BCG Advises Fuel Retailers to Modernise Service Stations
By Modupe Gbadeyanka
If fuel retailers intend to survive and remain in business in the future, they must begin to make plans to modernise their service stations to support electric vehicles, supply biofuel as well as capitalize on their real estate, and zero in on sustainable practices.
In a new report by Boston Consulting Group (BCG), a leading global management consulting firm, it was disclosed that only those who heed this suggestion may continue to operate in the fast-emerging landscape.

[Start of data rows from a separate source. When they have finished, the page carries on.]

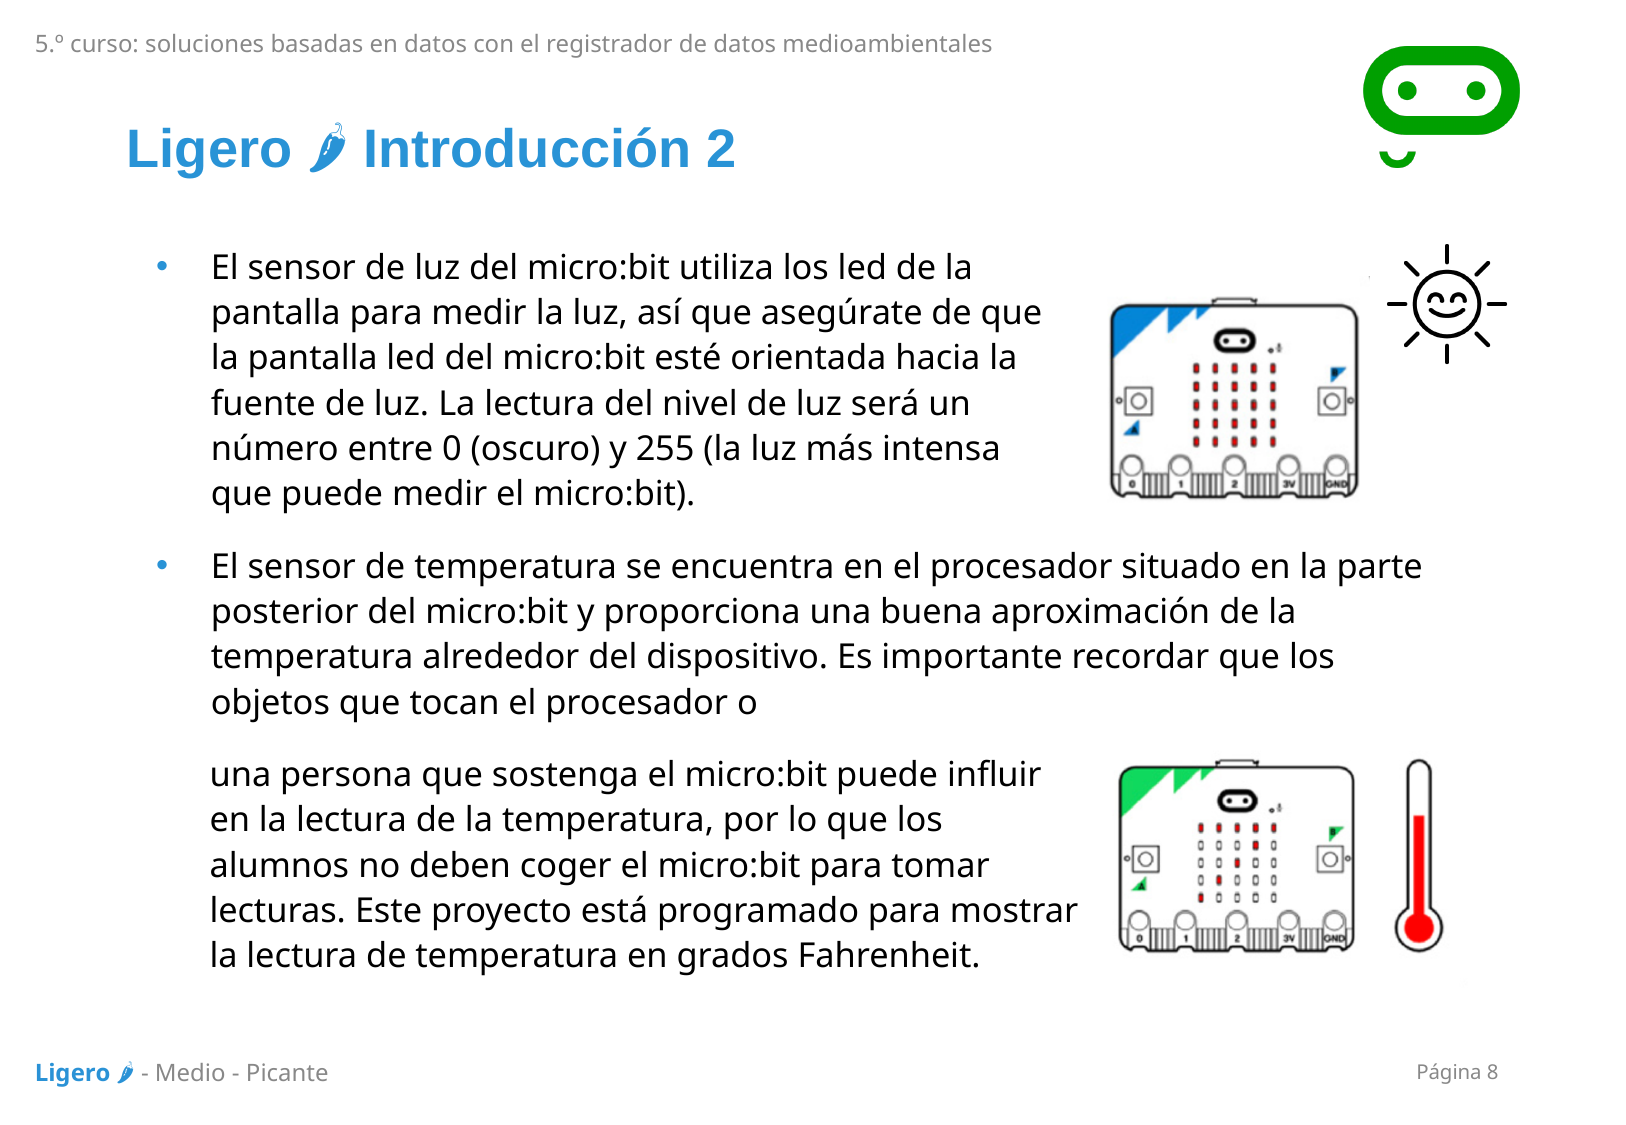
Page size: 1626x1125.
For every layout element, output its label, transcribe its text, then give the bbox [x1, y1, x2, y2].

text_box Ligero 🌶️ - Medio - Picante [19, 1042, 623, 1103]
slide_number Página 8 [1147, 1042, 1514, 1103]
picture [1362, 46, 1521, 168]
list El sensor de luz del micro:bit utiliza los led de la pantalla para medir la luz, así que asegúrate de que la pantalla led del micro:bit esté orientada hacia la fuente de luz. La lectura del nivel de luz será un número entre 0 (oscuro) y 255 (la luz más intensa que puede medir el micro:bit). El sensor de temperatura se encuentra en el procesador situado en la parte posterior del micro:bit y proporciona una buena aproximación de la temperatura alrededor del dispositivo. Es importante recordar que los objetos que tocan el procesador o una persona que sostenga el micro:bit puede influir en la lectura de la temperatura, por lo que los alumnos no deben coger el micro:bit para tomar lecturas. Este proyecto está programado para mostrar la lectura de temperatura en grados Fahrenheit. [120, 233, 1514, 1019]
title Ligero 🌶️ Introducción 2 [111, 74, 1514, 225]
picture [1093, 737, 1468, 988]
picture [1093, 224, 1528, 527]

The fuel industry has long been facing disruptive forces, and these have only accelerated since the beginning of the COVID-19 pandemic: electric vehicles (EVs) and alternative fuels have gained significant traction, mobility usage and attitudes have evolved, and customer behaviour has changed dramatically.
In the report titled A New Era for Fuel Retailers, 33 executives from 20 leading global retailers and operators with robust retail businesses were questioned and it was found that in-store sales and online offers during the pandemic offset sharp declines in gasoline and diesel sales volumes.
More recently, as geopolitical uncertainty and volatility have placed upward pressure on oil prices, many operators have realized that retail is a matter of business resiliency. As such, some 70 per cent of leading retailers are planning to expand their network in the coming years.
“The latest innovations in mobility and renewable power technology are encouraging stakeholders in Nigeria’s energy and automotive industries to develop and deploy solar-powered electric charging ports and expand gas stations in response to the growing fleet of electric and gas-powered vehicles.
“These initiatives, which are part of the pilot project of the National Automotive Design and Development Council (NADDC), will open more opportunities for investors to boost profitability and decarbonise the environment; encourage retail stations to expand their offerings and automobile technicians to upgrade their skills, when deployed at scale,” a Partner and Associate Director at BCG Nigeria, Ms Oluseun Solanke, was quoted as saying in the report made available to Business Post.
A Managing Director and Senior Partner at BCG, Mirko Rubeis, while commenting on the outcome of the survey, stated that, “Beyond extracting the most value from their traditional core business, fuel retailers’ survival depends on investing beyond the pump.
“They need to make ambitious moves into new digital businesses while also adapting the service station to support EV and other alternatives fuels, capitalize on their existing real estate, and zero in on sustainable mobility.”